But it risks unnerving international suppliers to the US government and could raise tensions with allies including Canada and in Europe that have long resisted Washington’s attempts to tighten procurement rules.
The president’s plan, which has to go through a public comment period before it is implemented, would raise the threshold for products to qualify for the domestic content requirement under US law.
Under existing rules, products can pass muster if 55 per cent of the value of their components is manufactured in the US. But the White House wants to lift that mark to 60 per cent and phase in further increases to 75 per cent over the next eight years.
“This proposal would close a problematic loophole in the current regulation, while also allowing businesses time to adjust their supply chains to increase the use of American-made components,” a White House fact sheet said.
Biden is expected to promote the proposal during a trip to Lower Macungie Township in Pennsylvania’s Lehigh Valley on Wednesday afternoon. The White House said the president would “emphasise the importance of American manufacturing, buying products made in America, and supporting good-paying jobs for American workers”.

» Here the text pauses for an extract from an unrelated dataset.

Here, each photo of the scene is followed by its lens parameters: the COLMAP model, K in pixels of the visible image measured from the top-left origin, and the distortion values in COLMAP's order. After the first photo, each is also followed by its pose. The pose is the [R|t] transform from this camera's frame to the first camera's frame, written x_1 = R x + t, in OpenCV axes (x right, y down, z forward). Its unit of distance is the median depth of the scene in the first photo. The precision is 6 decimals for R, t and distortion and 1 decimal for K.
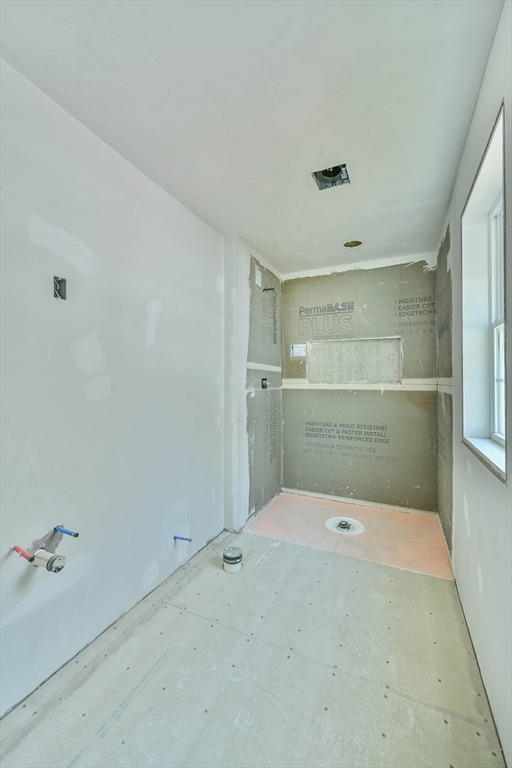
lens RADIAL K [[310.5, 0, 257.6], [0, 310.5, 380.3], [0, 0, 1]] dist [0.000557, 0.000268]
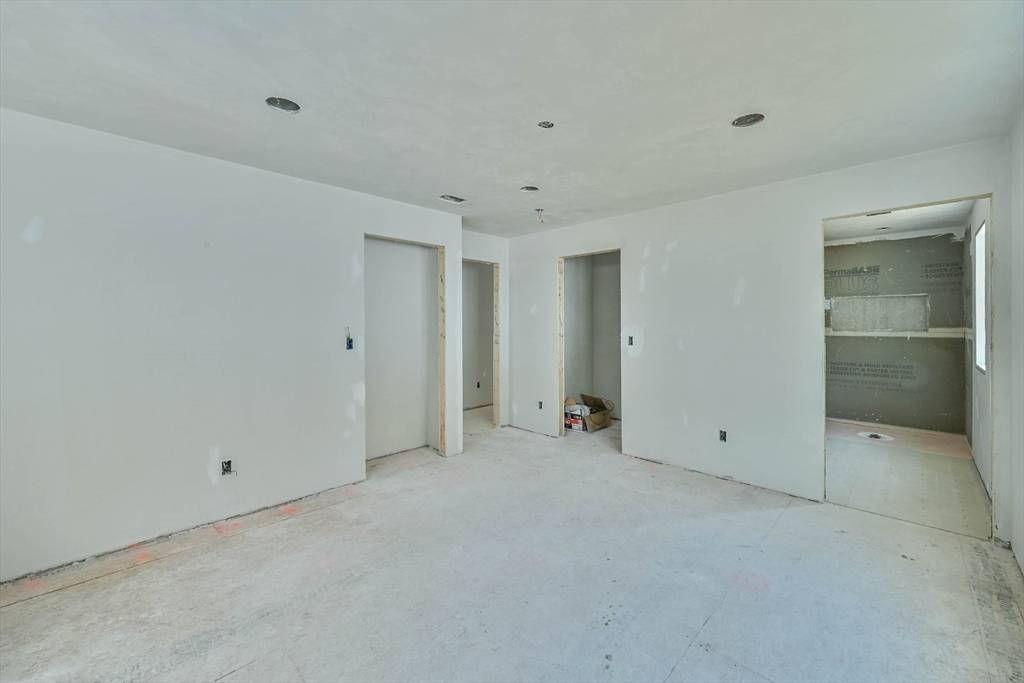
lens RADIAL K [[414.0, 0, 517.6], [0, 414.0, 324.4], [0, 0, 1]] dist [0.000557, 0.000268]
pose [[0.942688, -0.000310, -0.333676, -0.504911], [0.000196, 1.000000, -0.000377, -0.018320], [0.333676, 0.000290, 0.942688, -1.053987]]
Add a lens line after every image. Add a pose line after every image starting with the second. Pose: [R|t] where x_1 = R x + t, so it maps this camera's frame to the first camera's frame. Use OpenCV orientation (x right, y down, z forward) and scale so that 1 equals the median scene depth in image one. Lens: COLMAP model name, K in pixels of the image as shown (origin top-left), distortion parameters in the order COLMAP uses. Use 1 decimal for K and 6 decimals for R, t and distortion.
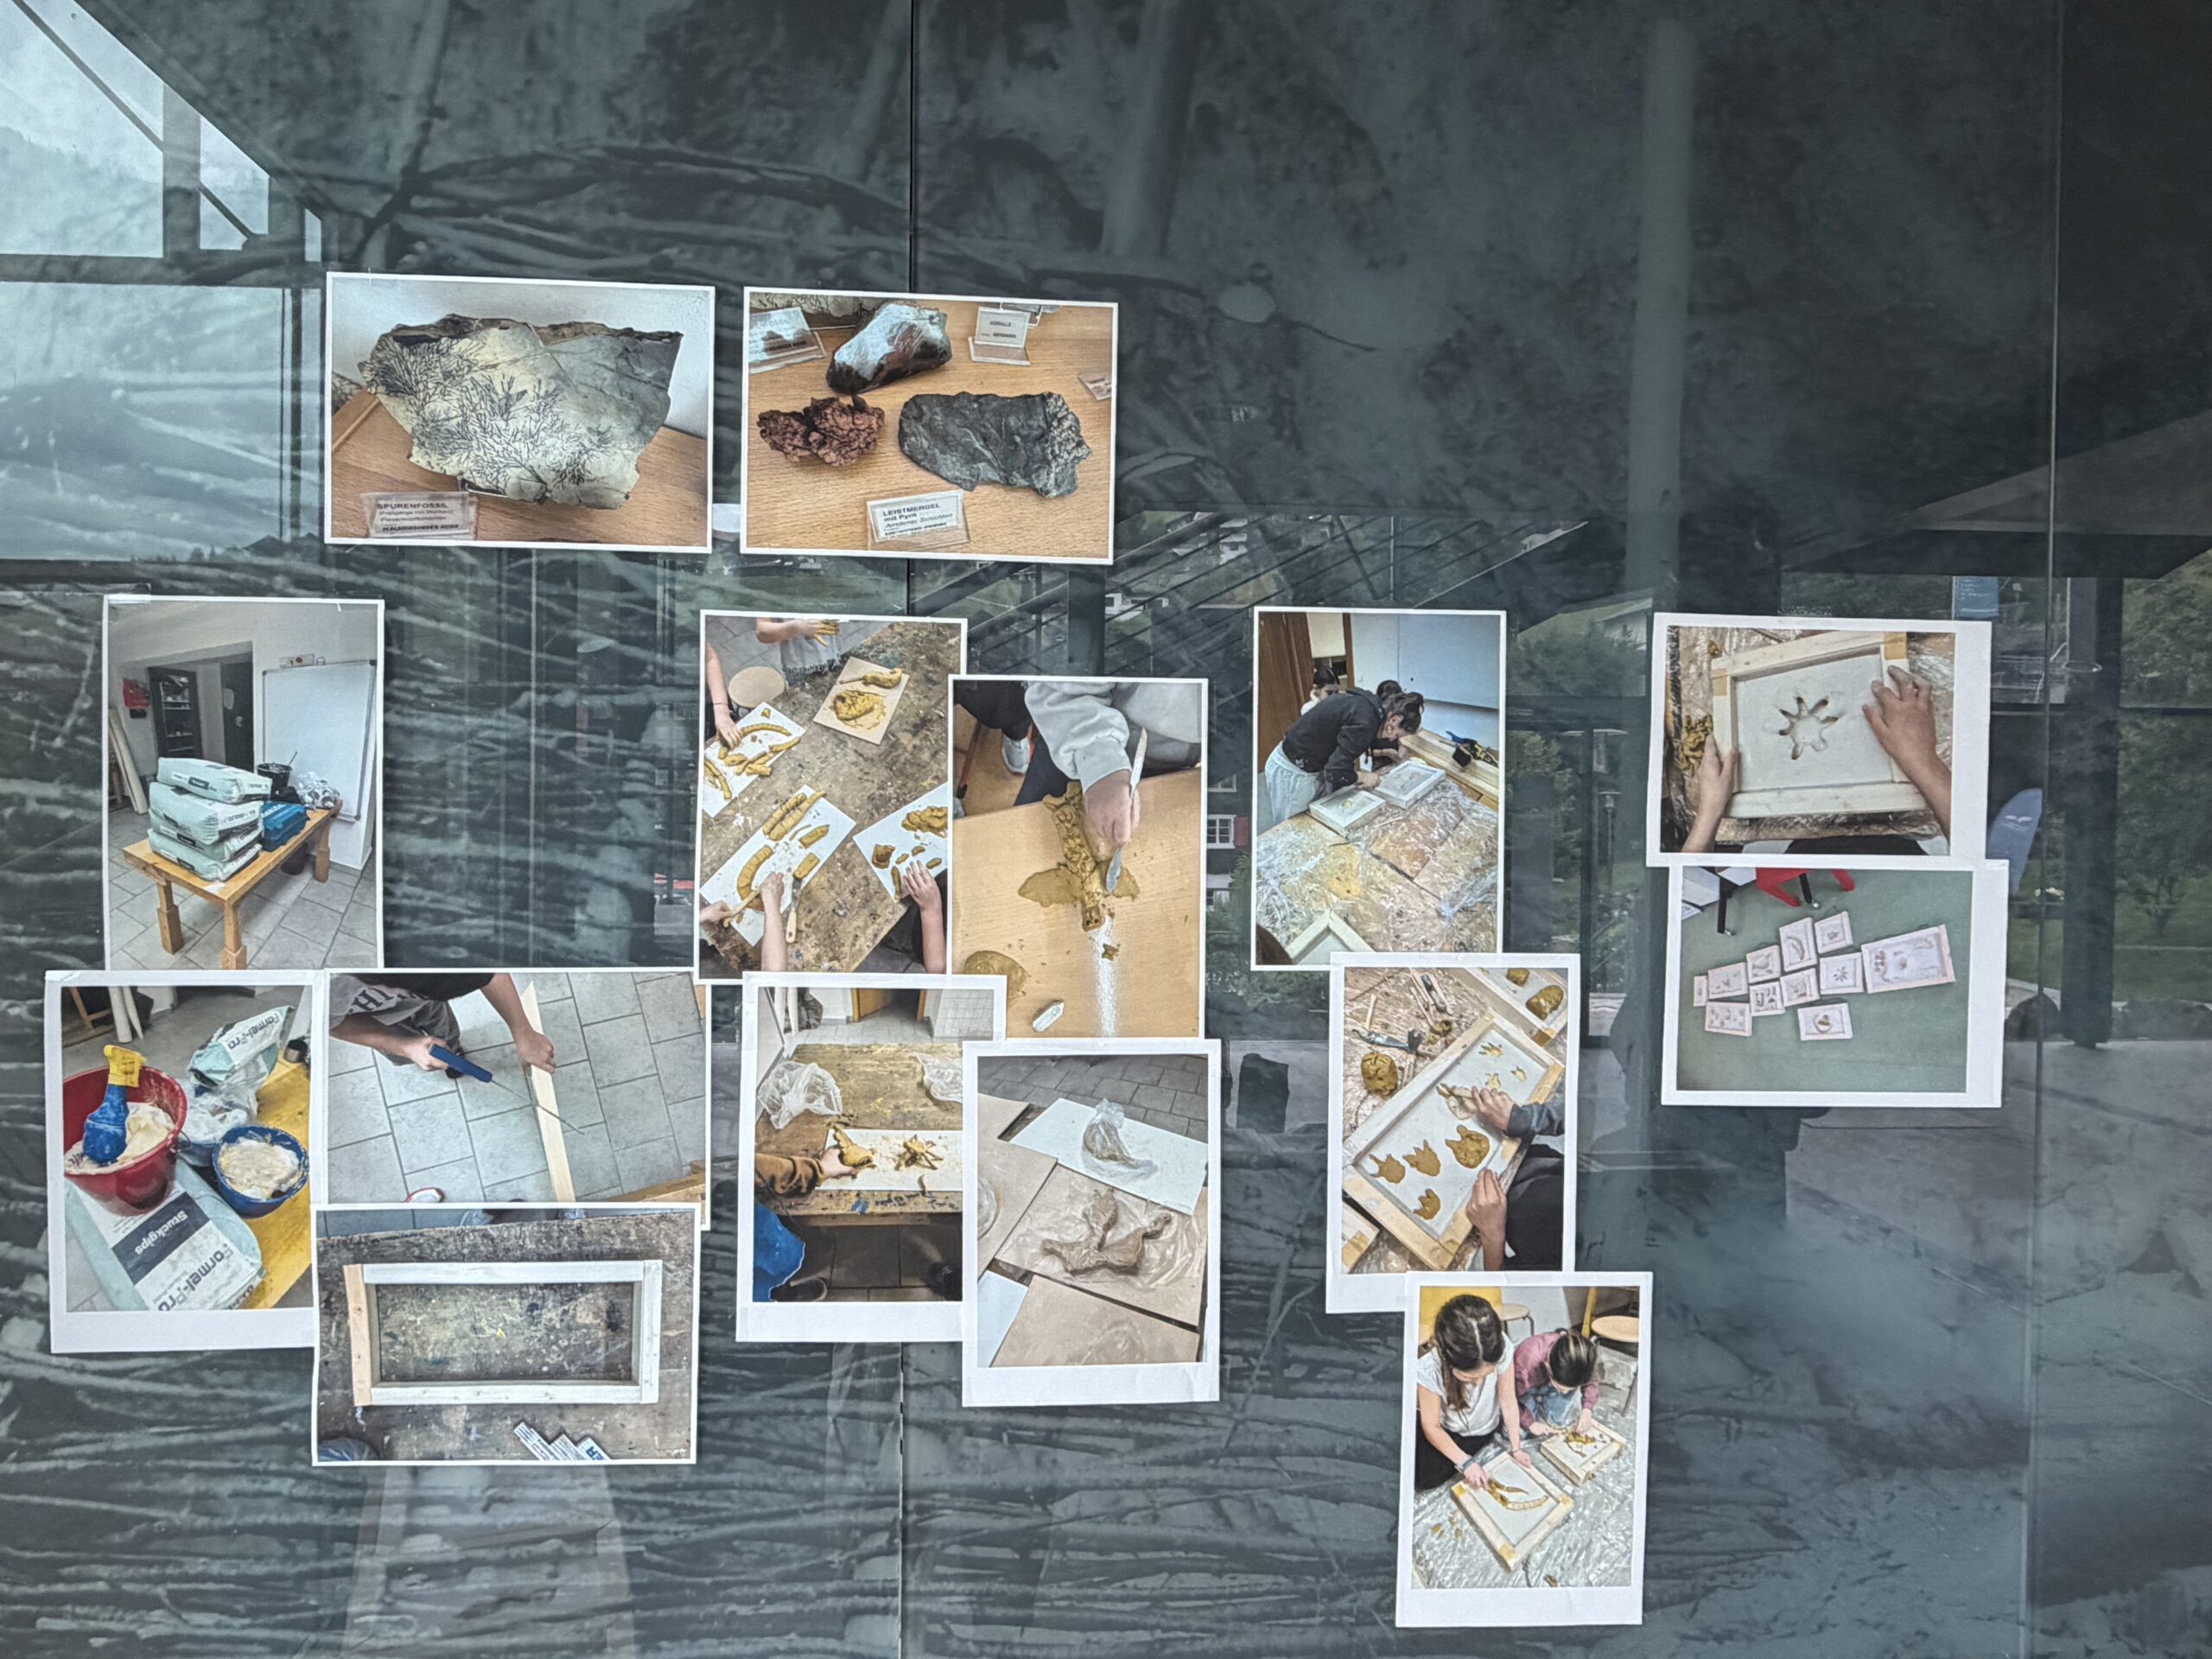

The proposal also includes a measure to deliver “a source of stable demand” for domestic producers of critical goods through new price preferences, essentially special incentives to keep supplying the government.
Biden made domestic procurement a cornerstone of his 2020 presidential campaign, particularly in the industrial Midwest and the rustbelt, as he sought to win back voters who had flocked to Donald Trump on the back of the former president’s protectionist economic message.
In January, shortly after he took office, Biden signed an executive order to boost domestic procurement, which the new rules will build on. An administration official said the proposal would have no effect on the country’s “trade obligations”, but officials and executives from US trading partners have in the past raised concerns that “Buy American” provisions were discriminatory and aimed at cutting out international competition.